How often have you made a group assignment only to hear “I hate working in groups?” In fact, how many times have you worked as part of a group, only to feel frustrated? POGIL requires students to work in self-managed teams, generally of three or four students. So how does an instructor facilitate the groupwork so that it is productive and even enjoyable?
Below, one of my students writes about the roles students have taken on in her group. Her words prove to me that talking to students about roles, and asking them to use roles, is not silly – it is critical to the success of the groupwork.
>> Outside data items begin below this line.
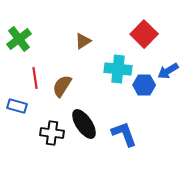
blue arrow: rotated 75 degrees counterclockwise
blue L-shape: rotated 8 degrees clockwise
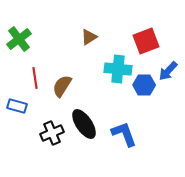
red square: moved 2 px right, 7 px down; rotated 24 degrees clockwise
brown triangle: moved 6 px right, 4 px up
blue arrow: rotated 15 degrees counterclockwise
black cross: rotated 30 degrees counterclockwise
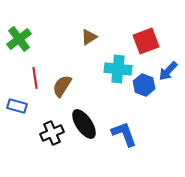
blue hexagon: rotated 20 degrees clockwise
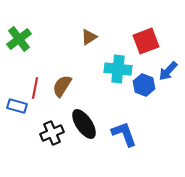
red line: moved 10 px down; rotated 20 degrees clockwise
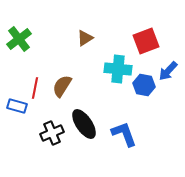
brown triangle: moved 4 px left, 1 px down
blue hexagon: rotated 10 degrees counterclockwise
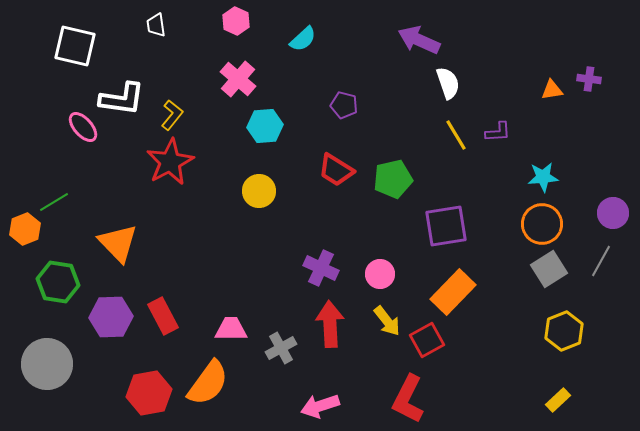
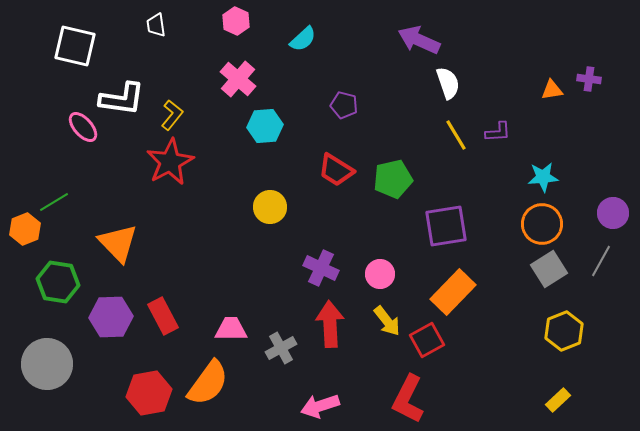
yellow circle at (259, 191): moved 11 px right, 16 px down
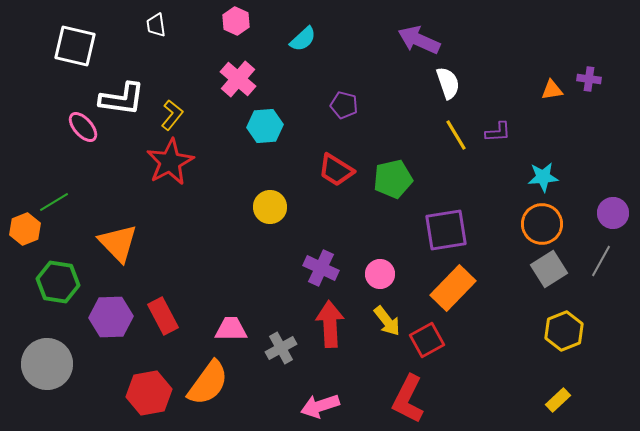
purple square at (446, 226): moved 4 px down
orange rectangle at (453, 292): moved 4 px up
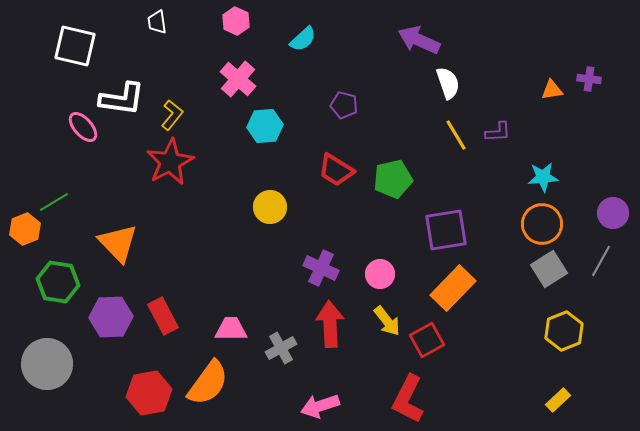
white trapezoid at (156, 25): moved 1 px right, 3 px up
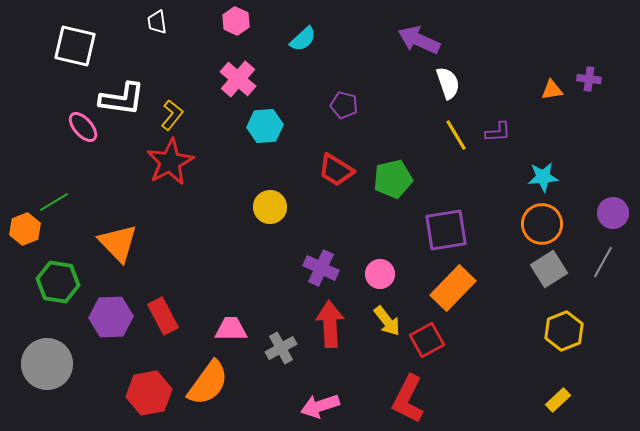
gray line at (601, 261): moved 2 px right, 1 px down
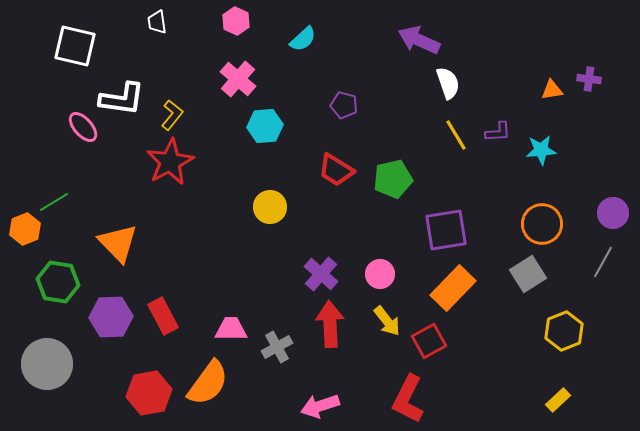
cyan star at (543, 177): moved 2 px left, 27 px up
purple cross at (321, 268): moved 6 px down; rotated 16 degrees clockwise
gray square at (549, 269): moved 21 px left, 5 px down
red square at (427, 340): moved 2 px right, 1 px down
gray cross at (281, 348): moved 4 px left, 1 px up
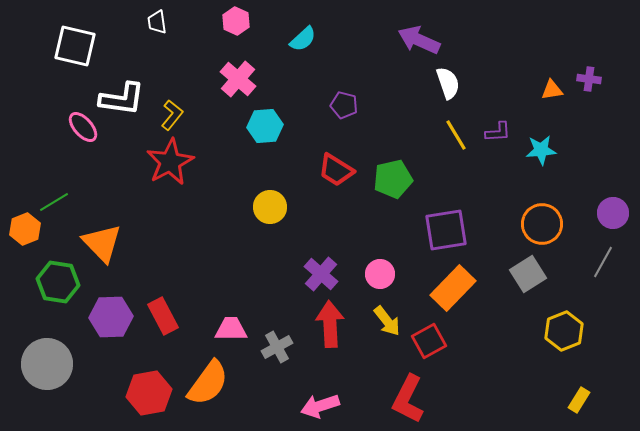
orange triangle at (118, 243): moved 16 px left
yellow rectangle at (558, 400): moved 21 px right; rotated 15 degrees counterclockwise
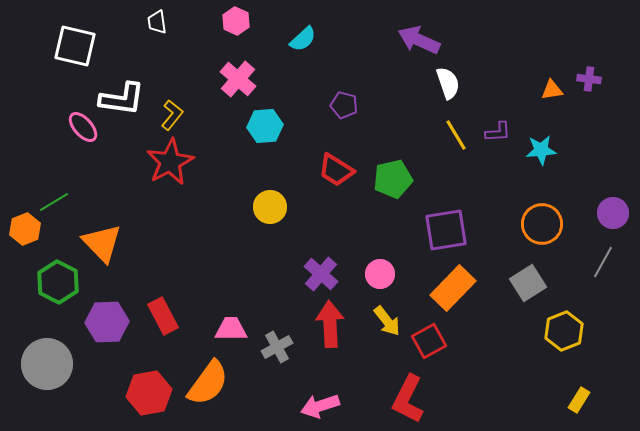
gray square at (528, 274): moved 9 px down
green hexagon at (58, 282): rotated 18 degrees clockwise
purple hexagon at (111, 317): moved 4 px left, 5 px down
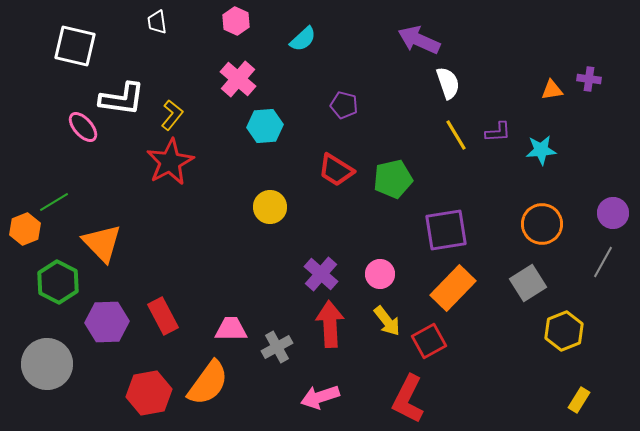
pink arrow at (320, 406): moved 9 px up
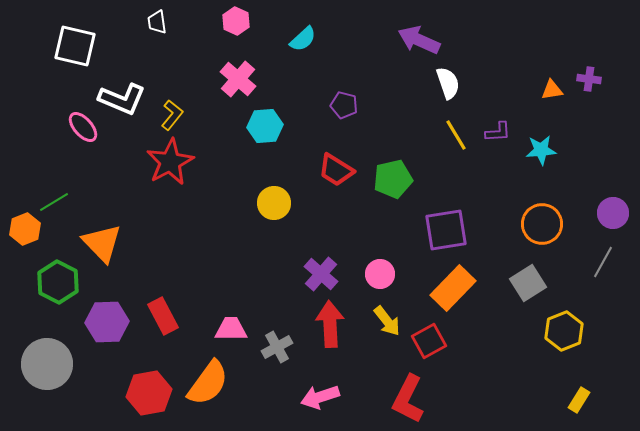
white L-shape at (122, 99): rotated 15 degrees clockwise
yellow circle at (270, 207): moved 4 px right, 4 px up
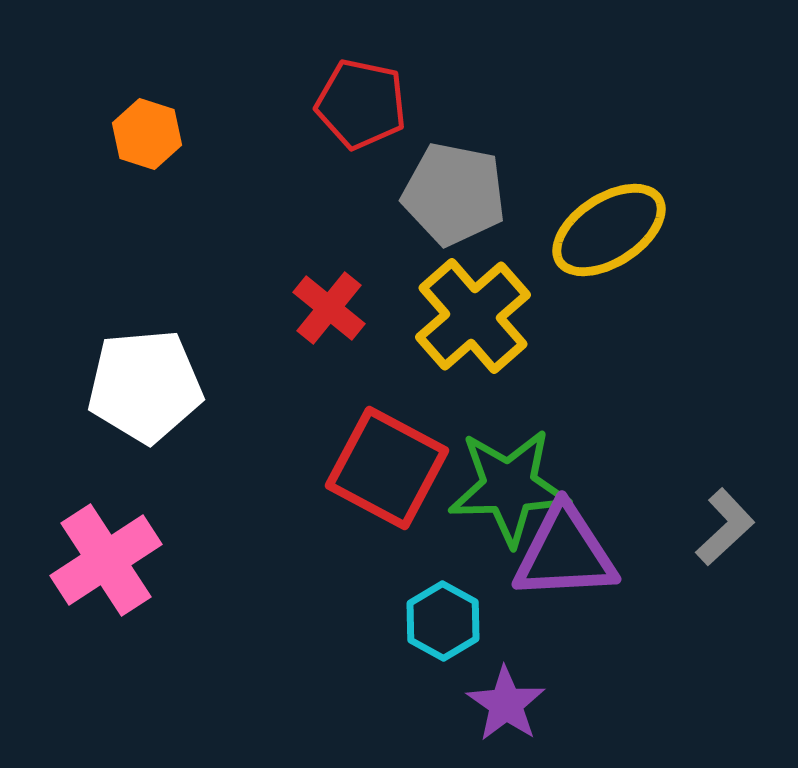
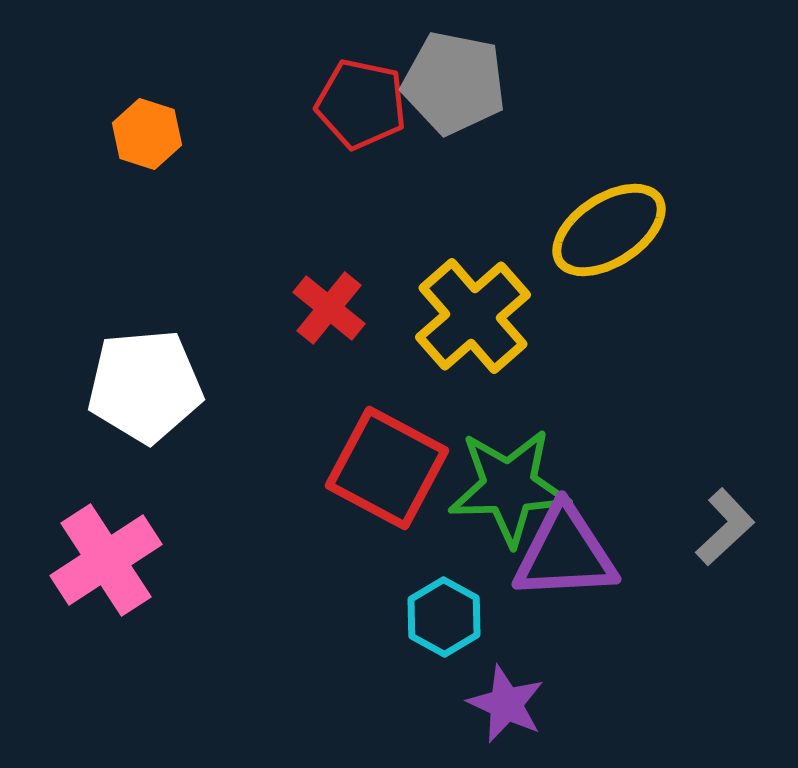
gray pentagon: moved 111 px up
cyan hexagon: moved 1 px right, 4 px up
purple star: rotated 10 degrees counterclockwise
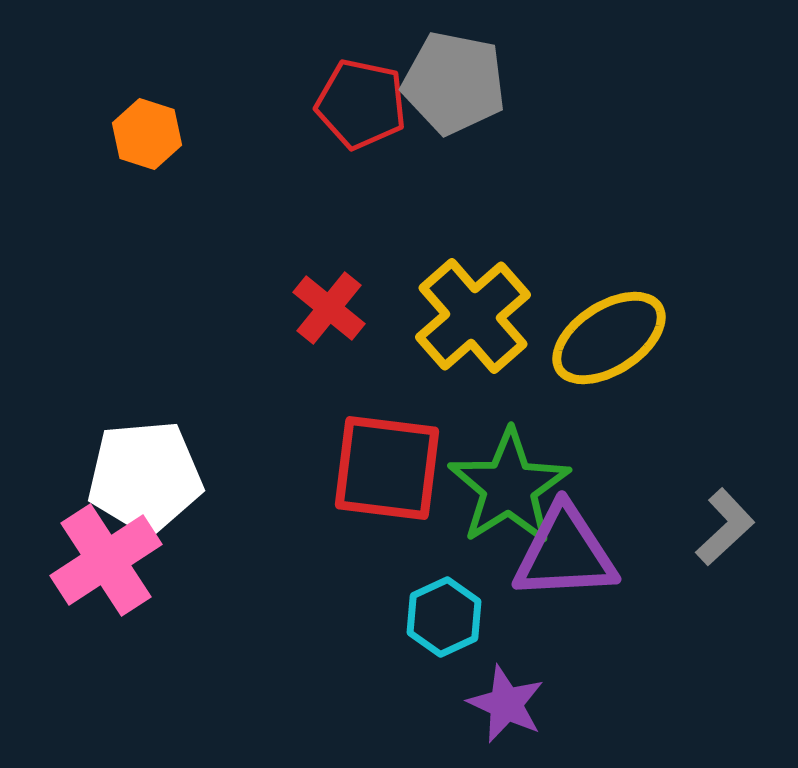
yellow ellipse: moved 108 px down
white pentagon: moved 91 px down
red square: rotated 21 degrees counterclockwise
green star: rotated 30 degrees counterclockwise
cyan hexagon: rotated 6 degrees clockwise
After briefly talking about group roles in class I felt that our group worked through the activities better. Generally I felt that my role became the question-asker. If I saw key words or concepts that I thought we should define together in the process of working through questions, I asked the group and we worked through definitions together. This particularly helped us when we were stumped on model two of activity S3 … One of my group members is strong in calculus and partial differentials. Whenever we needed to derive or write out a mathematical relationship to the concepts we discussed he was able to guide and help make sure we understood the answer and helped us with any questions we had. Another of my group member did well with visualizing models and coming up with example models to explain difficult concepts and how they relate to one another. With his help we were able to get a clear picture in our heads of the relationship between variables. The last (but not least) group member was good at keeping us on task with discussions. He kept us focused by considering how our discussions would be relevant to the questions being asked and to make sure we were moving through all the questions in the activities. These were the general trends I saw but I do not want to box anyone in to their roles. I think all of us at some point have done each of these roles to learn about the concepts being discussed.